The clock in closest proximity to me, at about a couple of hundred feet, is that of Queen’s College. In fact, my bed and window are so aligned that I have a direct view of Queen’s clock tower – thus adding to my sonorous grievance the sight of its perpetual perpetrator.

It is in the nature of using bells to tell the time that the actual length of the period of the disturbance increases with each passing hour; first as midday approaches, and then again towards midnight. It is midday that marks not only the zenith of the sun’s path across the sky, but also the apotheosis of the day-long interruptions to whatever it is I might be concentrating on, and the climactic fulmination of my brewing indignation. At that time I must endure no less than four ‘ding-dings’ (indicating quarter-hours) followed by twelve complacent ‘dongs’ – about forty seconds of accumulative ringing altogether – forty seconds each day that I would much rather not have to spend leaning out my window, gesticulating and shouting profanities at the clock in a blind rage.

Of course, we all need to be constantly aware of the time in order to continue to abide by our long-standing national obsession with punctuality. However, the last time I checked, western civilisation had managed to come up with something called a ‘watch’ for precisely this purpose.

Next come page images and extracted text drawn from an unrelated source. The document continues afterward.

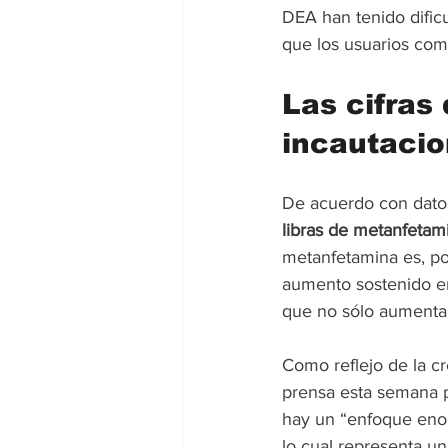
DEA han tenido dificu
que los usuarios com
Las cifras
incautaci
De acuerdo con dato
libras de metanfetam
metanfetamina es, por
aumento sostenido e
que no sólo aumentan
Como reflejo de la cr
prensa esta semana p
hay un “enfoque enor
lo cual representa un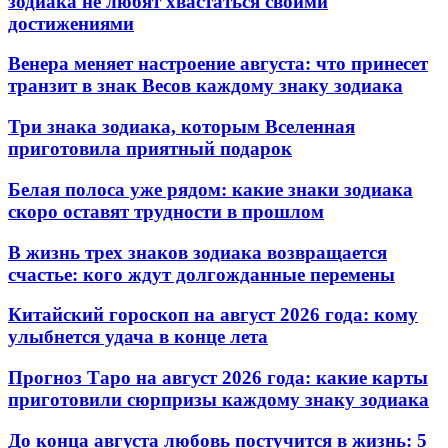
зодиака не любят хвастаться своими
достижениями
Венера меняет настроение августа: что принесет
транзит в знак Весов каждому знаку зодиака
Три знака зодиака, которым Вселенная
приготовила приятный подарок
Белая полоса уже рядом: какие знаки зодиака
скоро оставят трудности в прошлом
В жизнь трех знаков зодиака возвращается
счастье: кого ждут долгожданные перемены
Китайский гороскоп на август 2026 года: кому
улыбнется удача в конце лета
Прогноз Таро на август 2026 года: какие карты
приготовили сюрпризы каждому знаку зодиака
До конца августа любовь постучится в жизнь: 5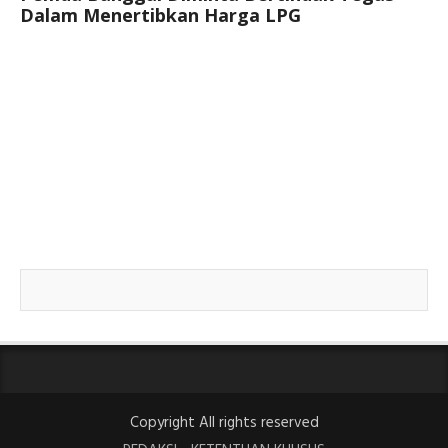
Dalam Menertibkan Harga LPG
Copyright All rights reserved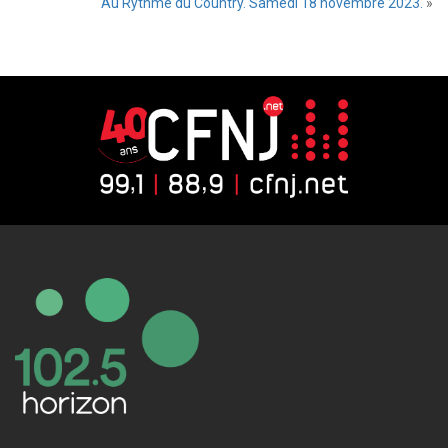
Au Rythme du Country. Samedi 18 novembre 2023.
»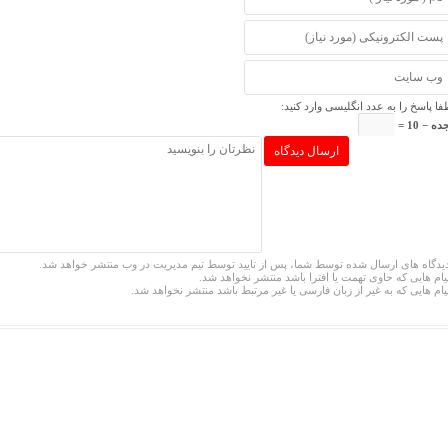
فا پاسخ را به عدد انگلیسی وارد کنید:
ه − 10 =
یدگاه های ارسال شده توسط شما، پس از تایید توسط تیم مدیریت در وب منتشر خواهد شد.
یام هایی که حاوی تهمت یا افترا باشد منتشر نخواهد شد.
یام هایی که به غیر از زبان فارسی یا غیر مرتبط باشد منتشر نخواهد شد.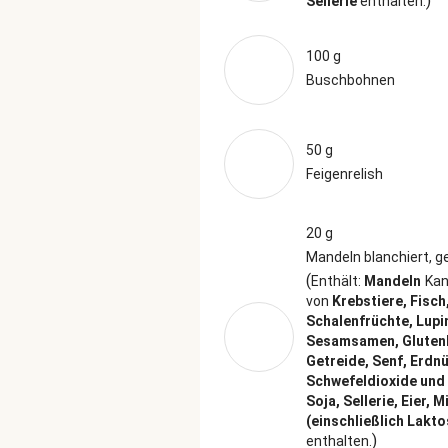
)
Sellerie
enthalten.
100 g
Buschbohnen
50 g
Feigenrelish
20 g
Mandeln blanchiert, g
(
Enthält:
Mandeln
Kan
von
Krebstiere, Fisch
Schalenfrüchte, Lupi
Sesamsamen, Gluten
Getreide, Senf, Erdn
Schwefeldioxide und 
Soja, Sellerie, Eier, M
(einschließlich Lakto
)
enthalten.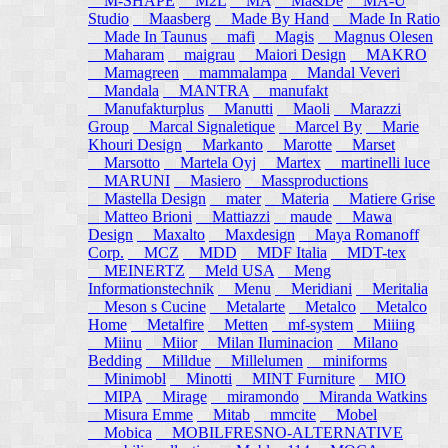
M-SHAPE
M2L
MA
Ma&De
MA-U
Studio
Maasberg
Made By Hand
Made In Ratio
Made In Taunus
mafi
Magis
Magnus Olesen
Maharam
maigrau
Maiori Design
MAKRO
Mamagreen
mammalampa
Mandal Veveri
Mandala
MANTRA
manufakt
Manufakturplus
Manutti
Maoli
Marazzi
Group
Marcal Signaletique
Marcel By
Marie
Khouri Design
Markanto
Marotte
Marset
Marsotto
Martela Oyj
Martex
martinelli luce
MARUNI
Masiero
Massproductions
Mastella Design
mater
Materia
Matiere Grise
Matteo Brioni
Mattiazzi
maude
Mawa
Design
Maxalto
Maxdesign
Maya Romanoff
Corp.
MCZ
MDD
MDF Italia
MDT-tex
MEINERTZ
Meld USA
Meng
Informationstechnik
Menu
Meridiani
Meritalia
Meson s Cucine
Metalarte
Metalco
Metalco
Home
Metalfire
Metten
mf-system
Miiing
Miinu
Miior
Milan Iluminacion
Milano
Bedding
Milldue
Millelumen
miniforms
Minimobl
Minotti
MINT Furniture
MIO
MIPA
Mirage
miramondo
Miranda Watkins
Misura Emme
Mitab
mmcite
Mobel
Mobica
MOBILFRESNO-ALTERNATIVE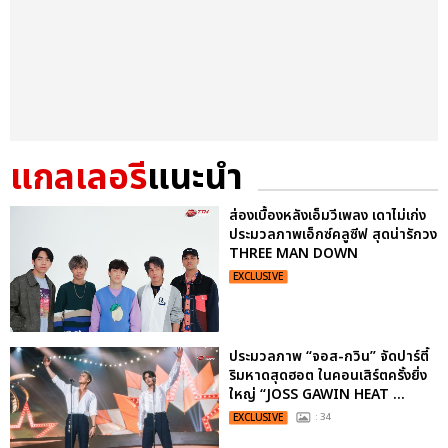
แกลเลอรี
แนะนำ
ส่องเบื้องหลังเอ็มวีเพลง เดาไม่เก่ง
ประมวลภาพเอ็กซ์คลูซีฟ สุดน่ารักวง
THREE MAN DOWN
EXCLUSIVE
ประมวลภาพ “จอส-กวิน” จัดปาร์ตี้
ริมหาดสุดฮอต ในคอนเสิร์ตครั้งยิ่ง
ใหญ่ “JOSS GAWIN HEAT ...
EXCLUSIVE
: 34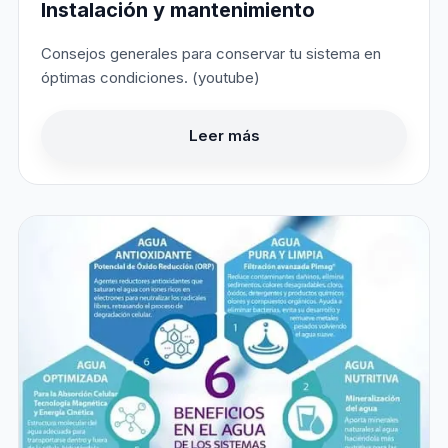
Instalación y mantenimiento
Consejos generales para conservar tu sistema en
óptimas condiciones. (youtube)
Leer más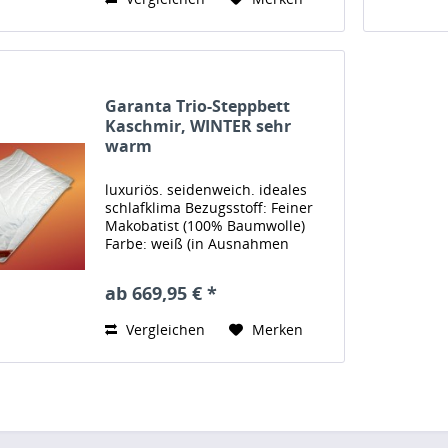
Cashmere...
Garanta Trio-Steppbett
Kaschmir, WINTER sehr
warm
luxuriös. seidenweich. ideales
schlafklima Bezugsstoff: Feiner
Makobatist (100% Baumwolle)
Farbe: weiß (in Ausnahmen
creme/braun) Verarbeitung: mit
abgerundeten Ecken und
ab 669,95 € *
Softeinfassung der Ränder
Füllung: 100% feinstes
Vergleichen
Merken
Cashmere...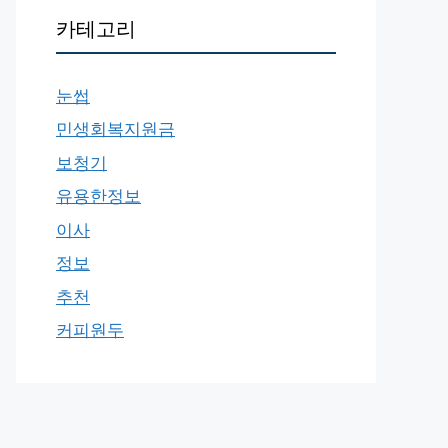
카테고리
눈썹
민생회복지원금
보청기
유용한정보
이사
정보
추천
커피원두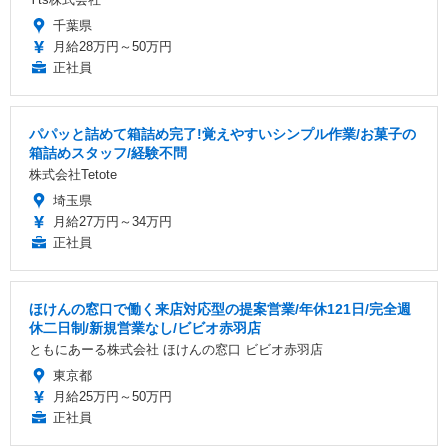
千葉県
月給28万円～50万円
正社員
パパッと詰めて箱詰め完了!覚えやすいシンプル作業/お菓子の
箱詰めスタッフ/経験不問
株式会社Tetote
埼玉県
月給27万円～34万円
正社員
ほけんの窓口で働く来店対応型の提案営業/年休121日/完全週
休二日制/新規営業なし/ビビオ赤羽店
ともにあーる株式会社 ほけんの窓口 ビビオ赤羽店
東京都
月給25万円～50万円
正社員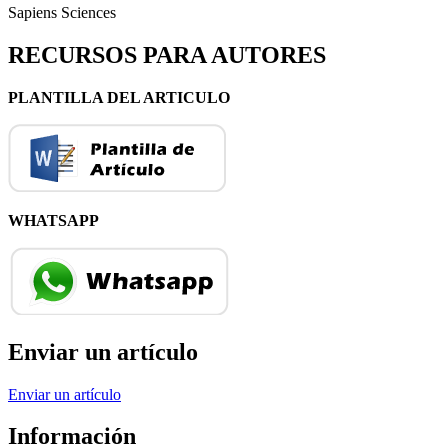
Sapiens Sciences
RECURSOS PARA AUTORES
PLANTILLA DEL ARTICULO
WHATSAPP
Enviar un artículo
Enviar un artículo
Información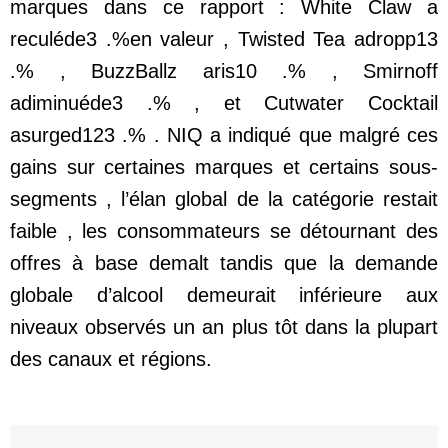
marques dans ce rapport : White Claw a
reculéde3 .%en valeur , Twisted Tea adropp13
.% , BuzzBallz aris10 .% , Smirnoff
adiminuéde3 .% , et Cutwater Cocktail
asurged123 .% . NIQ a indiqué que malgré ces
gains sur certaines marques et certains sous-
segments , l’élan global de la catégorie restait
faible , les consommateurs se détournant des
offres à base demalt tandis que la demande
globale d’alcool demeurait inférieure aux
niveaux observés un an plus tôt dans la plupart
des canaux et régions.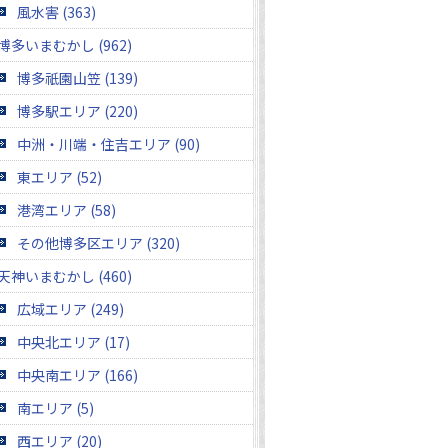
風水害 (363)
博多いまむかし (962)
博多祇園山笠 (139)
博多駅エリア (220)
中洲・川端・住吉エリア (90)
東エリア (52)
港湾エリア (58)
その他博多区エリア (320)
天神いまむかし (460)
広域エリア (249)
中央北エリア (17)
中央南エリア (166)
南エリア (5)
西エリア (20)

Why, then, do we persist in the indulgence of such an antiquated and unnecessary mode of time-telling? Perhaps it is out of some nostalgic sentimentalism? Such inclinations are all well and good, but only insofar as they don’t involve the forcible participation of everyone around you. I am reminded of a quip I heard about religion: ‘Religion is like a penis; it’s fine to have one, and it’s fine to be proud of it, but please don’t whip it out in public and start waving it around’...

Indeed, to follow this line of thought, the disquieting truth of the matter quickly begins to unravel when we consider who it is that owns and operates the bells and clock towers. That’s right – the Church. In every village, town, and city, the Church wields a monopoly on bells, and has therein surreptitiously garnered itself an unwitting captive audience – that is, anyone with ears. It hardly seems a coincidence that we find such an instrument in the hands of people whose livelihood entails in large part reminding us of our fallen state.

Using bells to tell the time, then, is little more than a horological ruse for the subliminal delivery of ecclesiastical didacticism. Certainly, the more discerning (or agitated) ears will hear in the ringing of the hours their true, ominous purpose: an over-eager, anticipatory knell to perpetually herald our impending demise.

In light of this revelation, the quip that ‘religion is like a penis’ takes on an even greater congruity. I’m sure you don’t need me to explain the pertinence of clock towers to a comparison between religion and penises… But just as clock towers sound off unnecessarily, so will I deign to indulge: if the church is the ‘body’ of Christ, then the church clock tower is, without a doubt, his raging, ringing erection in anticipation of judgement day. And then will all the bell-ignoring heathens find their just punishment in the fire and brimstone.